To assess the impact of the UK-EU TCA, the authors analysed monthly import and export between the UK and the EU, from January 2017 to December 2023 and separated into pre- and post-January 2021 when the agreement came into force. The monthly data shows a 27% drop in UK exports and a 32% decline in imports from the EU.
Lead author, Professor Jun Du of Aston University says: “The Trade and Cooperation Agreement introduced substantial barriers and there are ongoing and marked declines in the value and variety of UK exports and imports. Without urgent policy interventions, the UK’s economic position and place in the global market will continue to weaken.”
The UK-EU TCA redefined trade and investment rules and market access between the UK and the EU. Since it came into force, the UK government has negotiated several trade agreements, but the EU remains the UK’s largest trade partner.
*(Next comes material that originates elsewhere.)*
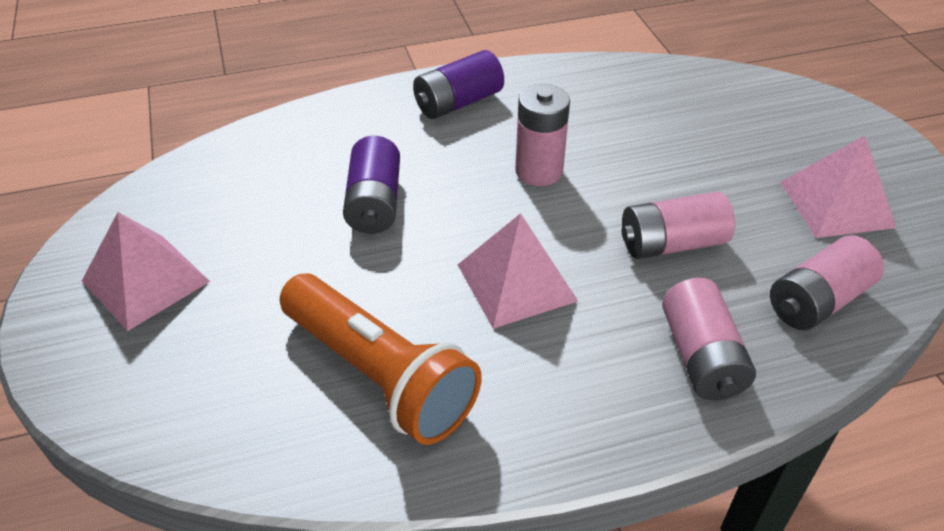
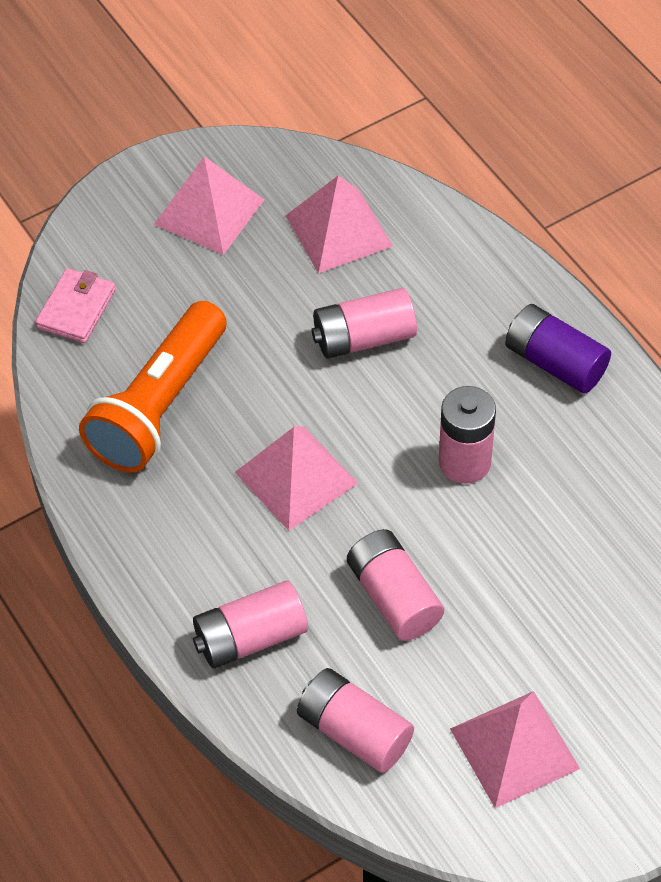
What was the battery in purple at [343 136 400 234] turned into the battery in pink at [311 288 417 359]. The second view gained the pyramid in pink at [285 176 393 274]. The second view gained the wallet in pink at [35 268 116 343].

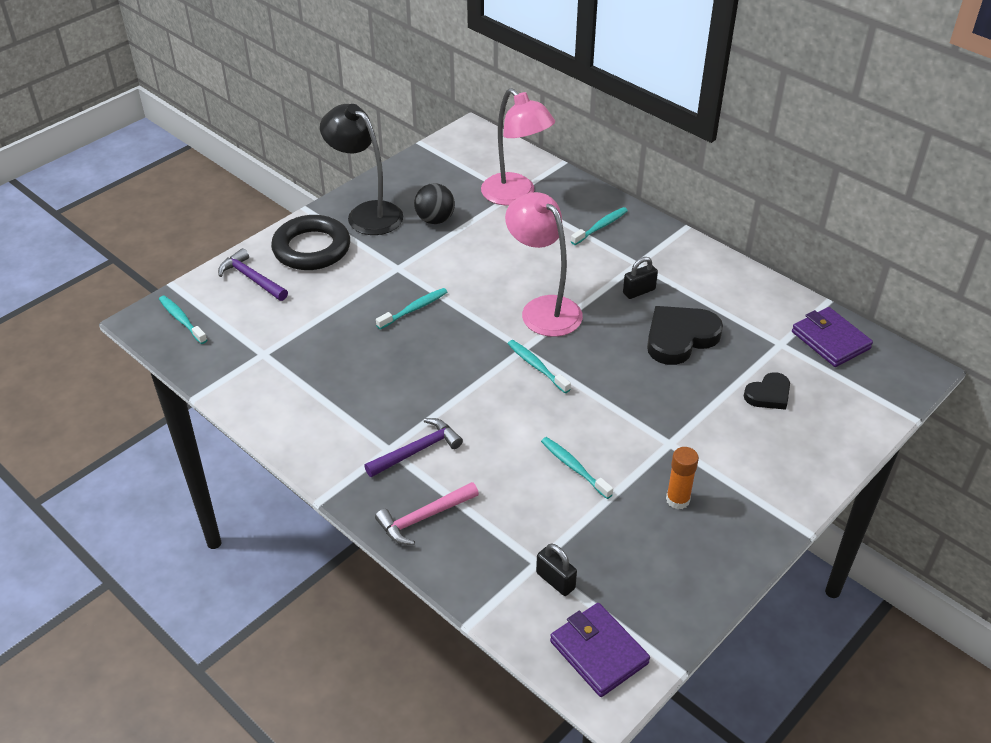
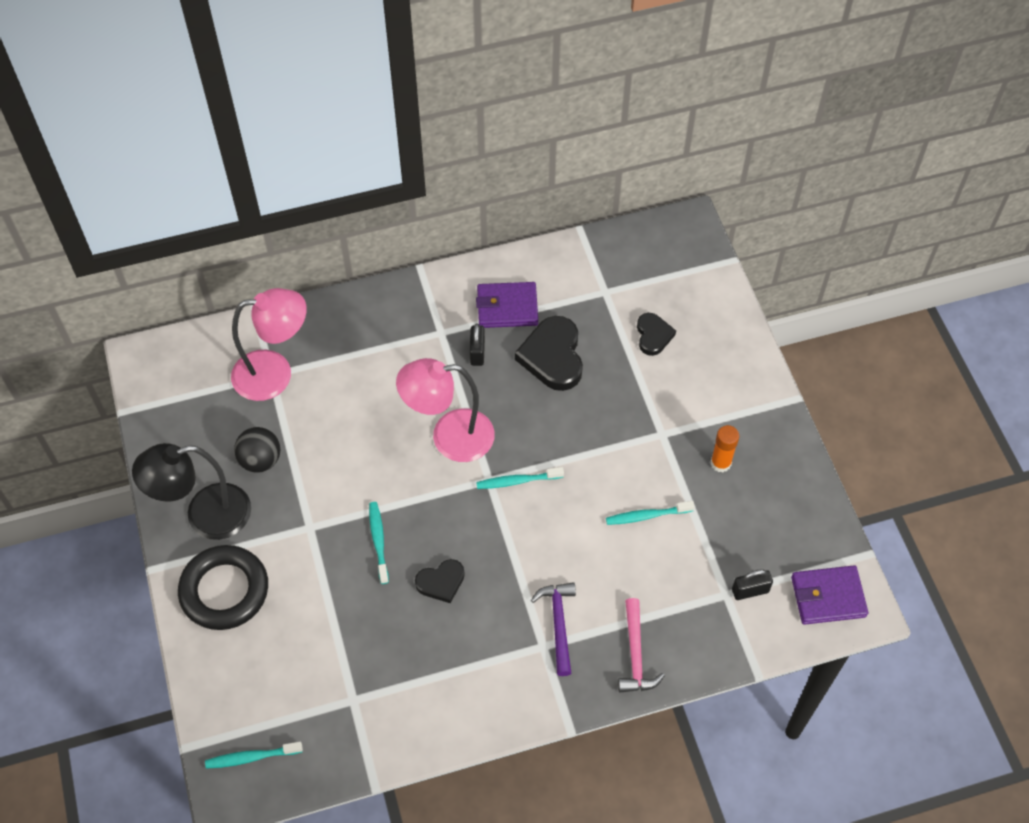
The second view lost the toothbrush in turquoise at [571 207 628 245]. The second view lost the hammer in purple at [218 248 288 301]. The wallet in purple ended up elsewhere, having gone from [792 307 873 367] to [476 282 538 328]. The second view gained the heart in black at [415 559 465 603].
Exports for most sectors have decreased since January 2021, although the impact is varied. Agrifood, textile and clothing and material-based manufacturing have been among the hardest hit, with substantial declines in both export value and the variety of products exported. At the same time, some sectors such as tobacco, railway and aircraft manufacturing have seen modest increases in varieties of products exported.
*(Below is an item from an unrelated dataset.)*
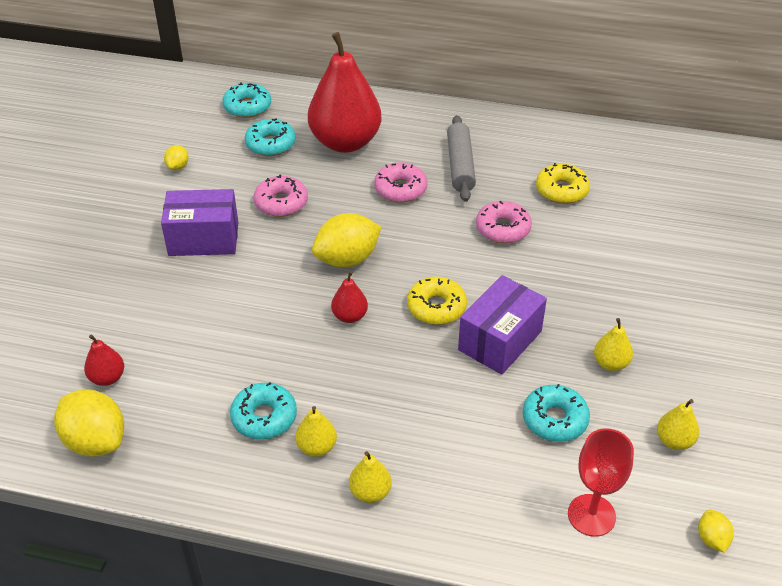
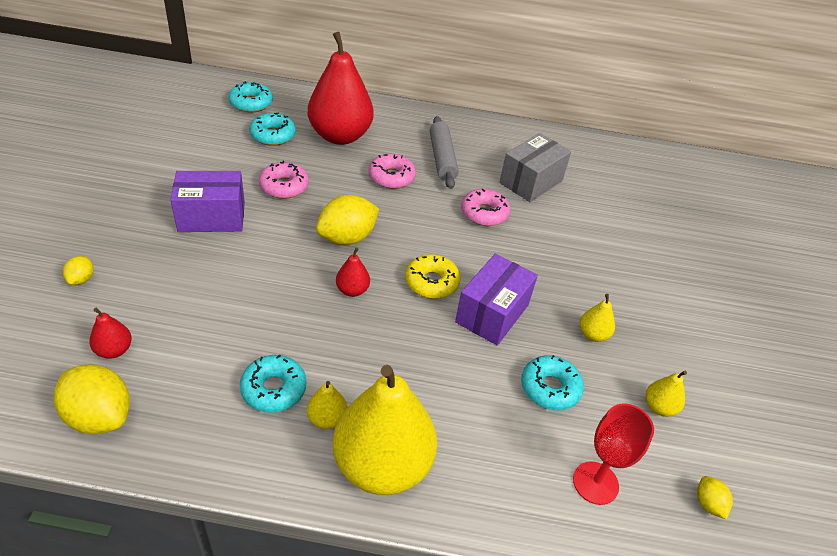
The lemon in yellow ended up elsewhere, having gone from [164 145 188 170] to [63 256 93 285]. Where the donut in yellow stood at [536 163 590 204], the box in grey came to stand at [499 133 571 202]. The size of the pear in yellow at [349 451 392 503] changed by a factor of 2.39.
On the import side, most sectors have shrunk in both value and variety, particularly agrifood products, optical, textile and material-based manufacturing. A few sectors, for example, ships and furniture, have demonstrated noticeable increases in import product variety.
The large variations across different goods categories and EU trade partners underscore the uneven effects of Brexit and the TCA on UK-EU trade dynamics, highlighting the need to understand the nuances and come up with tailored strategies that address the unique challenges of each sector within the new regulatory environment.
The researchers make recommendations, outlining how sector-specific negotiations, streamlining customs procedures with digital technologies and reducing regulatory divergence could mitigate some of the impacts.
Dr Oleksandr Shepotylo, the report’s co-author says:
“Our findings indicate a decoupling of the UK from key EU final goods markets, accompanied by a shift in UK supply chains toward geographically closer EU trading partners for exports and smaller countries for imports.
“This shift raises concerns and underscores the urgent need for a strategic reconfiguration of UK supply chains to maintain competitiveness.”
Professor Du continues:
“The TCA has introduced considerable barriers to UK-EU trade, particularly through increased Non-tariff measures (NTMs).
“Addressing these issues through targeted improvements to the TCA is crucial to ensuring that UK businesses remain competitive in the European market. A structured, multi-faceted approach is necessary.”